Hisham agrees, saying if there were a way to report abuse without fear, he might have opted to stay in medicine instead of pivoting to auditing.

“There should be an independent body – outside of the medical fraternity – that listens to housemen and acts on misconduct. Real consequences. Real accountability,” he says.

When it comes to mental health, Manvir Victor, a World Health Organisation (WHO) global patient advocate, who was a member of the Healthcare Work Culture Improvement Task Force (HWCITF), says there are simply not enough psychiatrists or counsellors in government hospitals to provide adequate care to the doctors.

“Let’s say we have 100 people in psychiatry – they are serving the patients, not the doctors. So if you are a young doctor, who do you go to?”

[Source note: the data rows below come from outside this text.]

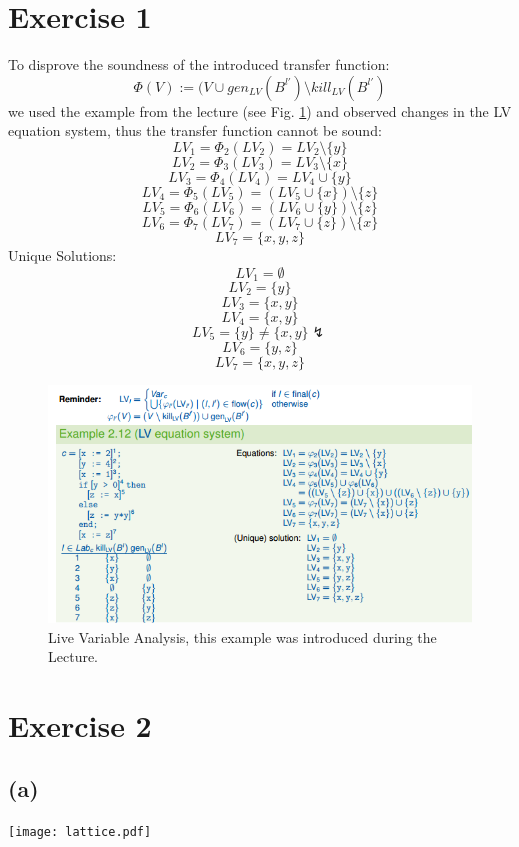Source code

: \documentclass[fleqn,12pt]{article}
\begin{document}
\section*{Exercise 1}
To disprove the soundness of the introduced transfer function:
$$\Phi (V) := (V \cup gen_{LV}(B^{l'}) \setminus  kill_{LV}(B^{l'})$$
we used the example from the lecture (see Fig. \ref{fig:lecEx}) and observed changes in the LV equation system, thus the transfer function cannot be sound:
$$LV_1 = \Phi_2(LV_2) = LV_2 \setminus \{ y \}$$
$$LV_2 = \Phi_3(LV_3) = LV_3 \setminus \{ x \}$$
$$LV_3 = \Phi_4(LV_4) = LV_4 \cup \{ y \}$$
$$LV_4 = \Phi_5(LV_5) =( LV_5 \cup \{ x \}) \setminus \{ z \}$$
$$LV_5 = \Phi_6(LV_6) =( LV_6 \cup \{ y \}) \setminus \{ z \}$$
$$LV_6 = \Phi_7(LV_7) =( LV_7 \cup \{ z \}) \setminus \{ x \}$$
$$LV_7 = \{x,y,z\}$$
Unique Solutions:
$$LV_1 = \emptyset$$
$$LV_2 =  \{ y \}$$
$$LV_3 =  \{ x, y \}$$
$$LV_4 =  \{ x, y \}$$
$$LV_5 =  \{  y \} \neq \{ x, y \} \lightning$$
$$LV_6 =  \{  y, z \}$$
$$LV_7 =  \{  x, y, z \}$$
\begin{figure}[!htb]
\includegraphics[width=\textwidth,keepaspectratio]{LectureExample.png}
\caption{Live Variable Analysis, this example was introduced during the Lecture.}
\label{fig:lecEx}
\end{figure}
\section*{Exercise 2}
\subsection*{(a)}
\texttt{[image: lattice.pdf]}
\end{document}

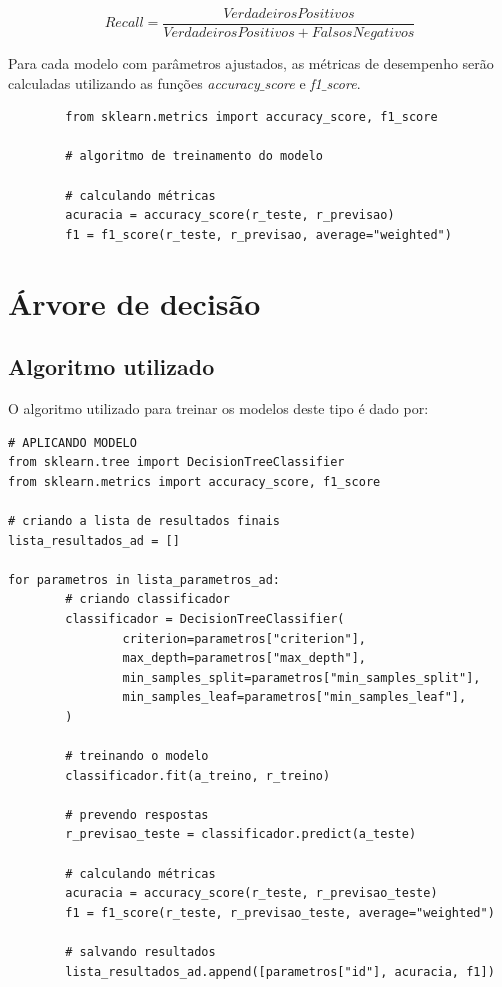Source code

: \documentclass[12pt,a4paper]{article}
\begin{document}
\begin{equation*}
Recall = \frac{VerdadeirosPositivos}{VerdadeirosPositivos + FalsosNegativos} 
\end{equation*}

\vspace{0.5cm}
Para cada modelo com parâmetros ajustados, as métricas de desempenho serão calculadas utilizando as funções \textit{accuracy$\_$score} e \textit{f1$\_$score}.

\begin{mdframed}
	\begin{verbatim}
		from sklearn.metrics import accuracy_score, f1_score
		
		# algoritmo de treinamento do modelo

		# calculando métricas
		acuracia = accuracy_score(r_teste, r_previsao)
		f1 = f1_score(r_teste, r_previsao, average="weighted")
	\end{verbatim}
\end{mdframed}

\newpage
\section{Árvore de decisão}
\subsection{Algoritmo utilizado}

\quad\space O algoritmo utilizado para treinar os modelos deste tipo é dado por:

\begin{mdframed}
	\begin{verbatim}
# APLICANDO MODELO
from sklearn.tree import DecisionTreeClassifier
from sklearn.metrics import accuracy_score, f1_score

# criando a lista de resultados finais
lista_resultados_ad = []

for parametros in lista_parametros_ad:
		# criando classificador
		classificador = DecisionTreeClassifier(
				criterion=parametros["criterion"],
				max_depth=parametros["max_depth"],
				min_samples_split=parametros["min_samples_split"],
				min_samples_leaf=parametros["min_samples_leaf"],
		)
		
		# treinando o modelo
		classificador.fit(a_treino, r_treino)
		
		# prevendo respostas
		r_previsao_teste = classificador.predict(a_teste)
		
		# calculando métricas
		acuracia = accuracy_score(r_teste, r_previsao_teste)
		f1 = f1_score(r_teste, r_previsao_teste, average="weighted")
		
		# salvando resultados
		lista_resultados_ad.append([parametros["id"], acuracia, f1])
	\end{verbatim}
\end{mdframed}
\end{document}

The HWCITF was established as an independent committee in 2022 under the then health minister Khairy Jamaluddin to investigate the death of a house officer as well as the work culture and human resource management in government hospitals.

The task force released their report in August the same year but Manvir says there have been few updates on their recommendations since then.

Among the recommendations they made to improve workplace cultures in the public health sector are improving remuneration rates for doctors and standardising onboarding policies across all government hospitals.

It is obvious that improved remuneration rates will help retain more doctors, but the benefits of a standardised orientation for new housemen may not be so clear at first.

Manvir says currently, the onboarding process is slightly different at every hospital, where some may provide housemen with a full day of orientation while others can be done within an hour.

This ends up creating a maldistribution of workforce issue as more medical graduates may choose to apply for a hospital with a comprehensive onboarding process, leaving the other hospitals understaffed, he explains.

The maldistribution of the workforce is something Dr Kalwinder is very concerned about too, as he says the MMA has suggested creating a digital dashboard system that is accessible to healthcare officials to show the current distribution of the medical workforce in government hospitals across the country.

This would help hospitals plan their workforce better, he says.

“I must know how many (doctors) I have and how many they (other hospitals) have so that if I know you have more than me, then I can say, can you send some to me?” says Dr Kalwinder, who is based at the Sarawak General Hospital.

This also goes back to the numbers game mentioned by Dr Kalwinder earlier.

“I don’t mean (we need to increase) absolute numbers. I mean the correct distribution of numbers everywhere so that in the country, every doctor should have the same kind of lifestyle and work-life balance,” he says.

This vicious cycle must be stopped, he adds.

“Ultimately, what is it for? It’s all about patient safety, so it is very important to have adequate manpower.”